Paladino has 20 days from the time the state received a petition to respond to the allegations against him. The petitioners then will have another 10 days to reply or address any new arguments raised by Paladino.

Once the record is complete, Elia will decide whether there's enough evidence to proceed with a removal hearing.

If she does order a hearing, Paladino will have the right to be represented by counsel before the commissioner decides whether to remove him.

A ruling by the commissioner could take many months, but the state has been following closely the uproar that has ensued in Buffalo and has hinted at an expedited decision.

The School Board – advised by legal counsel about Paladino's free speech rights – is taking the approach that Paladino should be removed from the board because he publicly shared information that was discussed in executive session.

Paladino, in an article published in Artvoice, reportedly revealed private conversations that took place last fall during negotiations for a new Buffalo teachers contract.
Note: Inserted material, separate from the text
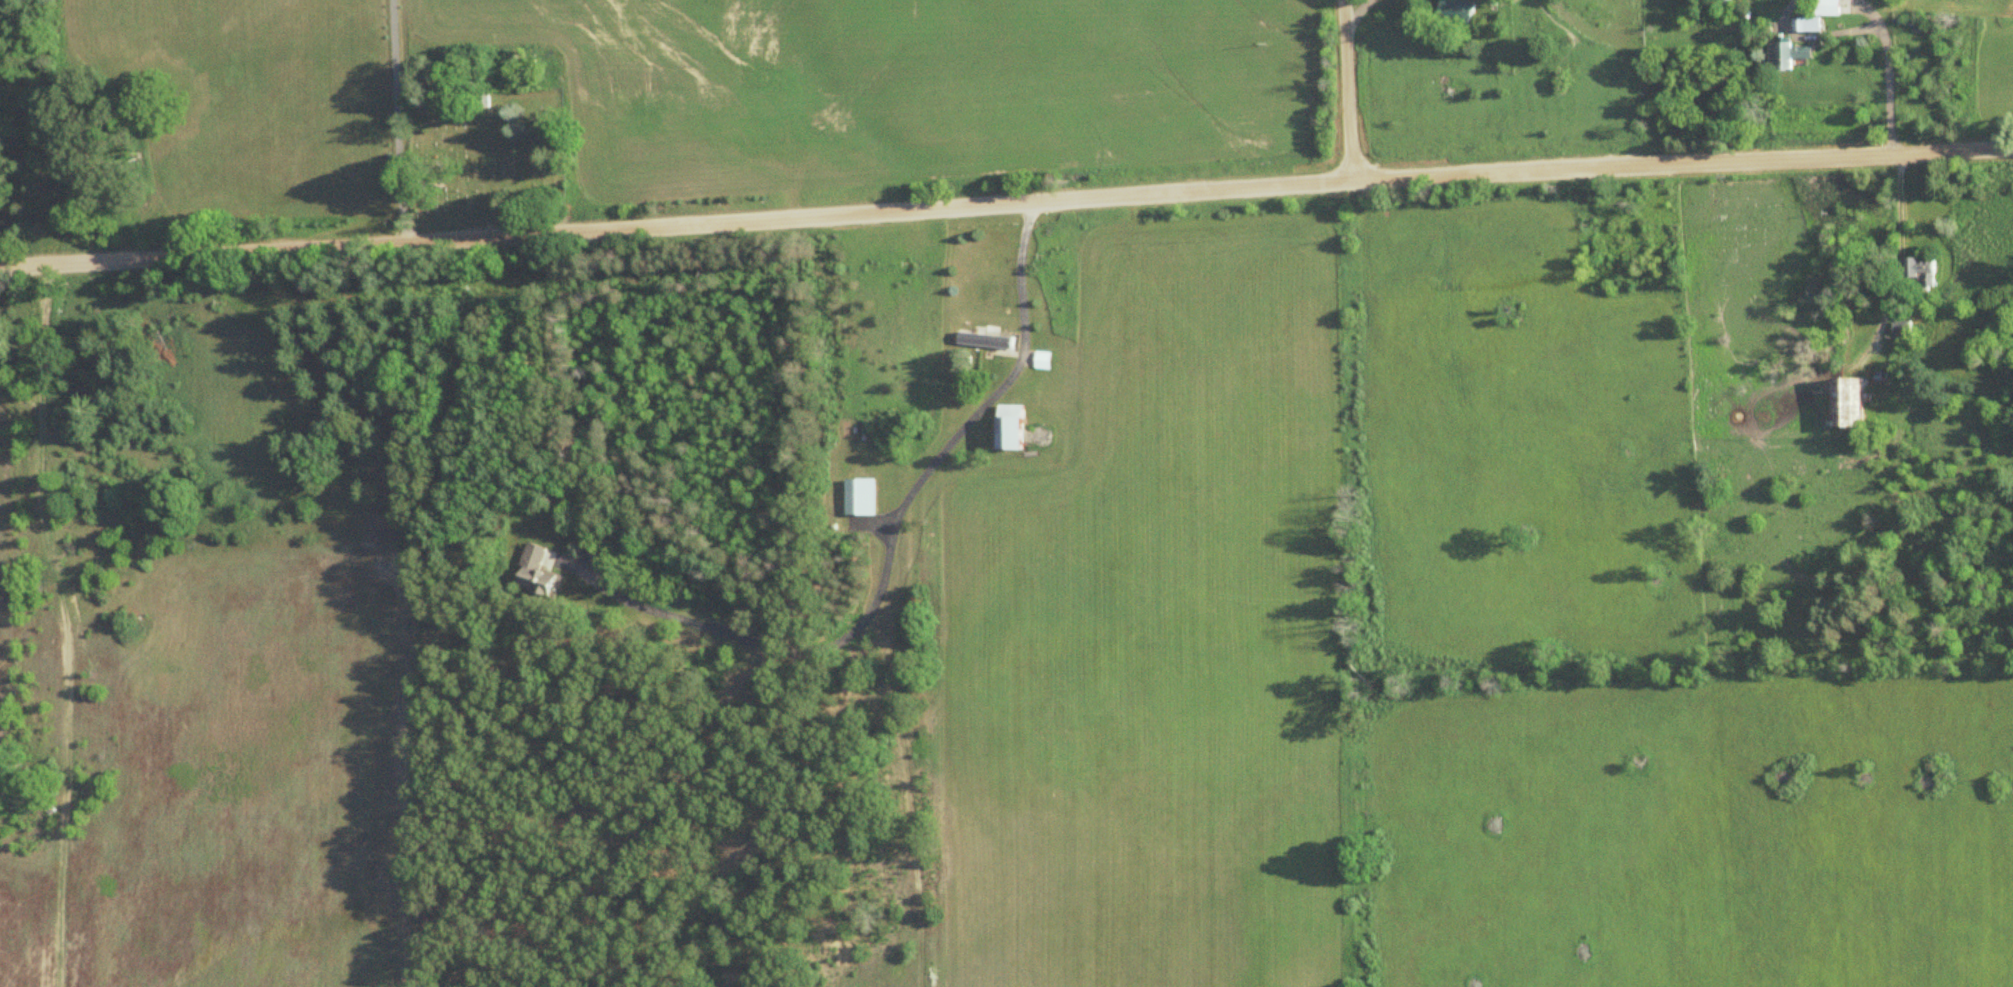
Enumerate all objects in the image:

District policy prohibits board members from sharing information discussed in executive session because it can inhibit the district's ability to do business.

New York State United Teachers, which filed the petition on behalf of five Buffalo teachers, made the same argument, but also argued that Paladino's comments violated his duty as a board member and role model for the school community.

The petition specifically states that Paladino's comments violate the state's Dignity for All Students Act, requiring districts to ensure students have an educational environment free of harassment, bullying and discrimination.

The BPTO and NAACP contend that Paladino’s comments make him unfit to help steer the education of black children in Buffalo.

The District Parent Coordinating Council, meanwhile, asked the commissioner to put the school district in receivership, which would take the nine-member School Board out of the picture and allow Superintendent Kriner Cash to take control.

In a brief phone interview Friday night, Paladino said board members and others were dying to keep him away from meetings because "I expose the underbelly of the beast."